Set in the repressed 1950s, Mike Leigh's latest play, Grief, dramatises the tension between a mother and her 15- year-old daughter.
The tight, festering disputes there are over duffel coats, permission for a glass of sherry before dinner, the swotting schedule for O levels. Though it ends in disaster, it all looks a doddle by comparison with the equivalent present-day relationship in Jumpy, April De Angelis's wincingly funny new play at the Royal Court. But then, as the heroine remarks, we live in a culture that subjects teenage girls to a constant bombardment of images of air-brushed, hyper-sexualised women. No wonder they feel that they "have to be sexual to be human".
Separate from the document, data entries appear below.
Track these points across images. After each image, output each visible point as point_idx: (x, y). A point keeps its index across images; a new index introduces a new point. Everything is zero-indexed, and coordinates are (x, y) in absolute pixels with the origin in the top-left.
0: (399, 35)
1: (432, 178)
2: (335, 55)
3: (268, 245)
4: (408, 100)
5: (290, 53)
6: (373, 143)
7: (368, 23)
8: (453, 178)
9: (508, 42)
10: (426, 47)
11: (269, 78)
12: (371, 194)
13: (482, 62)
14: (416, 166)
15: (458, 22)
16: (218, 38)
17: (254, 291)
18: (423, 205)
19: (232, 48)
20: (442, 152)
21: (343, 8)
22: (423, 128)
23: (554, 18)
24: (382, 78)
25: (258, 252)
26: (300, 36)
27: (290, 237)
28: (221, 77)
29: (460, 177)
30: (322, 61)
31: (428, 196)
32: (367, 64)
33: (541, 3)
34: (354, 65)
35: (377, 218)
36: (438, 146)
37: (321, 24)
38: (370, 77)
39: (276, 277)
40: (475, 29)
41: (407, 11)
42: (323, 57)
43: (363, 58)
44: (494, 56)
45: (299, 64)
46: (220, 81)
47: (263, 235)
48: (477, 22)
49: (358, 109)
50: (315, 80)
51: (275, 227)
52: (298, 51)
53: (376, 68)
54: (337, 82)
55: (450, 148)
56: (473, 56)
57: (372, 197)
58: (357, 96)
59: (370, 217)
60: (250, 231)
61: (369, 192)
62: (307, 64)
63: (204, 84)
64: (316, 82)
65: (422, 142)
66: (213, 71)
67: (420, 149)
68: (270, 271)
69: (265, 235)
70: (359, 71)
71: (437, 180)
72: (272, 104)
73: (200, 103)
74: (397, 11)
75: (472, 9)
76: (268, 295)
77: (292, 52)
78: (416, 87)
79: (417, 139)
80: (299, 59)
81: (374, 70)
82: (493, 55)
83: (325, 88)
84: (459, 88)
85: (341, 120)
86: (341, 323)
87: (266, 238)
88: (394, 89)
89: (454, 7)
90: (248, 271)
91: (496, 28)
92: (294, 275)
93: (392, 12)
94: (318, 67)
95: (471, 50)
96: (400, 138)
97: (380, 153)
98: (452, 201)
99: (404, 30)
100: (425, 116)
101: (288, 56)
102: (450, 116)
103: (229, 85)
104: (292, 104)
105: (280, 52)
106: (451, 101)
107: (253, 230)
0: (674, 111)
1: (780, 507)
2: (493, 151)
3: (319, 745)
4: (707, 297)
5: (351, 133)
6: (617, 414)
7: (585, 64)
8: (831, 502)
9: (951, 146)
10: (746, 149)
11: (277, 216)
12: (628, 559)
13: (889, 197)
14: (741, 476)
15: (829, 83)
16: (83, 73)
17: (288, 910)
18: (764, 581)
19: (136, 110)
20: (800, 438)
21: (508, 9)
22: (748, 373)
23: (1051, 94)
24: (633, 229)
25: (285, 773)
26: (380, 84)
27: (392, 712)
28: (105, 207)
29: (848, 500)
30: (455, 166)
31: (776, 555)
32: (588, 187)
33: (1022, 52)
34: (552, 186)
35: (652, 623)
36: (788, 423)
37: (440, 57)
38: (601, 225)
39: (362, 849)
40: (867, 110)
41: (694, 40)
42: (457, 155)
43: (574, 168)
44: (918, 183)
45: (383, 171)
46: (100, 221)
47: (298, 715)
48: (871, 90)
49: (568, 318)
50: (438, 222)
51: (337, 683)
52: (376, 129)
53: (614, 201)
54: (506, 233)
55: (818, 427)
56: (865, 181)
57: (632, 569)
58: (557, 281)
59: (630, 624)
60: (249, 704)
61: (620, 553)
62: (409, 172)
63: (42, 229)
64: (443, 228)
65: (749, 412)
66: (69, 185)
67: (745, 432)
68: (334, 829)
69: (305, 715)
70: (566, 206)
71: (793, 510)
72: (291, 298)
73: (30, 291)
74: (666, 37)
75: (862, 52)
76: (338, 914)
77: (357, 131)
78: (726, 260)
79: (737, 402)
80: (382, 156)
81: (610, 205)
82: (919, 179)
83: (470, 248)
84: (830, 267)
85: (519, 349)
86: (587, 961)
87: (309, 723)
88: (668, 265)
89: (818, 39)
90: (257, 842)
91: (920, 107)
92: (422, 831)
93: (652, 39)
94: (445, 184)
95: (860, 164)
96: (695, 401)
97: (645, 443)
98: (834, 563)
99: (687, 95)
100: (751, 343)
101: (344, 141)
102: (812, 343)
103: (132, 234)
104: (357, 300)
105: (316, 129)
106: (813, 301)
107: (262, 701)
Hilary (excellent Tamsin Greig) once protested at Greenham Common but now, as a 50-year-old middle-class mother with a shop-owner husband, her campaigns for change are inclined to be concentrated on her stroppy daughter, Tilly (Bel Powley), who dresses like a tart and is discovered to be having sex with her boyfriend (likewise 15). Tilly's hormonal surge and undisguised contempt for maternal concern coincides with Hilary's grieving for her own lost youth, her worry that the cuts will axe her job with a reading support unit, and the splintering – as she and her husband struggle to deal with teenage precocity and pregnancy – of a marriage that had latterly been held together by habit.
Adroitly directed by Nina Raine, the play is an ebullient mix of broad comedy and subtler intuitions and it continually makes you writhe with recognition. Hilary's unreconstructed belief that a woman should know what she actually wants and not just crave male validation is wittily contrasted with the outlook of the other females in the play. To Tilly, who's never heard of the Berlin Wall but knows everything about "vagina neck", that position is meaningless. Man-hungry, envious of the young and desperate to revive her flagging theatrical career, Doon Mackichan's slapstick Frances has convinced herself that her terminally embarrassing burlesque routines count as "post-feminist irony". Meanwhile, the mother of Tilly's deflowerer (all embattled, gorgon-glare in Sarah Woodward's droll portrayal) proves to be a monster of manipulative double standards, insisting that, where unwanted teenage pregnancy is concerned, it's the boy who pays the higher price.
Greig is terrific in the central role – effortlessly shifting between the comedy of deadpan, incredulous exasperation and movingly understated, wrung-out grief.